** ENTRIES PROVIDED follows **
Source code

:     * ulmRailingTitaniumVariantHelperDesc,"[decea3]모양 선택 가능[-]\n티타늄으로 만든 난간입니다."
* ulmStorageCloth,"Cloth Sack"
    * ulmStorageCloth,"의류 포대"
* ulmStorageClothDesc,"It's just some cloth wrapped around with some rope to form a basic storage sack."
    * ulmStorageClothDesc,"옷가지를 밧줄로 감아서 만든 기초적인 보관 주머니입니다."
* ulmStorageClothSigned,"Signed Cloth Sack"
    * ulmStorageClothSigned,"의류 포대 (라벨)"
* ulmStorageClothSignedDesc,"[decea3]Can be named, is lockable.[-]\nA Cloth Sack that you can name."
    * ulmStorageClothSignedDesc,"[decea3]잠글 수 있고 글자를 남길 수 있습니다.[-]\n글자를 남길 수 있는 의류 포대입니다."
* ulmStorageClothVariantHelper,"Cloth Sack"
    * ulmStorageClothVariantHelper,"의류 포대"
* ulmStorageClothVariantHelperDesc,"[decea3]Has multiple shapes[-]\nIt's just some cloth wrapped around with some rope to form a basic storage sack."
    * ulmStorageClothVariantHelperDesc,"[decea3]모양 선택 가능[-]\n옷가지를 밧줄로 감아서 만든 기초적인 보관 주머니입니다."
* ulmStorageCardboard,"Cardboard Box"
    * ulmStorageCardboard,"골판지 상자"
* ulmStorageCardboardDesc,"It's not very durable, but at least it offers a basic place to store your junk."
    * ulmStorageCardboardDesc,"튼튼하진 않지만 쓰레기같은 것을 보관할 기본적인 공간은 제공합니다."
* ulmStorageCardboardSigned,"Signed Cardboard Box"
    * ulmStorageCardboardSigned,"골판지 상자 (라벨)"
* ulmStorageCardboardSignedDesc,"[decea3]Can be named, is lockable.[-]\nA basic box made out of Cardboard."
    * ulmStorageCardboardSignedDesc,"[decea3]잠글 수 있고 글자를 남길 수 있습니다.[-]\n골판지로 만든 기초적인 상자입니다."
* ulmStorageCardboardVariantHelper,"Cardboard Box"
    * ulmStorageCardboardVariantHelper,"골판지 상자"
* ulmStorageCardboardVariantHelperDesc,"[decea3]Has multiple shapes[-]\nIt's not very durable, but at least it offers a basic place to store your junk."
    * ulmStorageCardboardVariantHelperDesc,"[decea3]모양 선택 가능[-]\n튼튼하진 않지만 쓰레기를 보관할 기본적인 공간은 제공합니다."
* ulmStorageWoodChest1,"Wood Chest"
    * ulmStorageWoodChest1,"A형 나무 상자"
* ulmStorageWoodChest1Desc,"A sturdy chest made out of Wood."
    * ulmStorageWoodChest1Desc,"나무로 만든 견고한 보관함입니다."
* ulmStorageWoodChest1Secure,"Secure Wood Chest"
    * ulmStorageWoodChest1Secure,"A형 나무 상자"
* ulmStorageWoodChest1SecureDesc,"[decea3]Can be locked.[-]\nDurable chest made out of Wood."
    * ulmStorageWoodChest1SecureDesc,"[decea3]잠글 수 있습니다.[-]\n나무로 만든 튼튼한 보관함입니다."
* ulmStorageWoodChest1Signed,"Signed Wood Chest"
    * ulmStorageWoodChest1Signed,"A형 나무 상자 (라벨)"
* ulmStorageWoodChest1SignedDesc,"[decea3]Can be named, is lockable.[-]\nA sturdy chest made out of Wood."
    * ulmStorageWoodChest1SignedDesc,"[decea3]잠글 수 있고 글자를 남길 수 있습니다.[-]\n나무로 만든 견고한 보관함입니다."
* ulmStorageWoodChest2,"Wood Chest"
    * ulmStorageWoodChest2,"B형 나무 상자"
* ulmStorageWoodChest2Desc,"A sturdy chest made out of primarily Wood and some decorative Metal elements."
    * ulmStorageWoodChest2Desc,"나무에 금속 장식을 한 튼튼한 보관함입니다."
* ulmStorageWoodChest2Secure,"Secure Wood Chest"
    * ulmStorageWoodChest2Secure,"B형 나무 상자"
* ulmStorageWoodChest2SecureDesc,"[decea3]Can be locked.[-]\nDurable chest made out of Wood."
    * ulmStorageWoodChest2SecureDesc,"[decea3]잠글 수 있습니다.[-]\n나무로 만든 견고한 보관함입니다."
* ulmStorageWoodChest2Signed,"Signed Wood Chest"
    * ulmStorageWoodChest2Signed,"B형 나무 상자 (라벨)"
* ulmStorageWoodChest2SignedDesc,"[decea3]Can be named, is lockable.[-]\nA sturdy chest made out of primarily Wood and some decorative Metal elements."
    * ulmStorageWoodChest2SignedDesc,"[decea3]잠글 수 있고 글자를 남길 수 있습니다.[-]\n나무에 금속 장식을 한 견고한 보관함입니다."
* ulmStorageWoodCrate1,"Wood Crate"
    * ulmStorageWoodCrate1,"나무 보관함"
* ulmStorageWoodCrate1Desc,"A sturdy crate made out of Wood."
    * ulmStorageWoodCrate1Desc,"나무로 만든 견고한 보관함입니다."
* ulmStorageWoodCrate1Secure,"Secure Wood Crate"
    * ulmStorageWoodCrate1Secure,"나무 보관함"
** End of ENTRIES PROVIDED **
__EXERCISE AIM__. Filter the data above down to lines with the word "some", and copy them.

__ANSWER TO THIS PROBLEM__.
* ulmStorageClothDesc,"It's just some cloth wrapped around with some rope to form a basic storage sack."
* ulmStorageClothVariantHelperDesc,"[decea3]Has multiple shapes[-]\nIt's just some cloth wrapped around with some rope to form a basic storage sack."
* ulmStorageWoodChest2Desc,"A sturdy chest made out of primarily Wood and some decorative Metal elements."
* ulmStorageWoodChest2SignedDesc,"[decea3]Can be named, is lockable.[-]\nA sturdy chest made out of primarily Wood and some decorative Metal elements."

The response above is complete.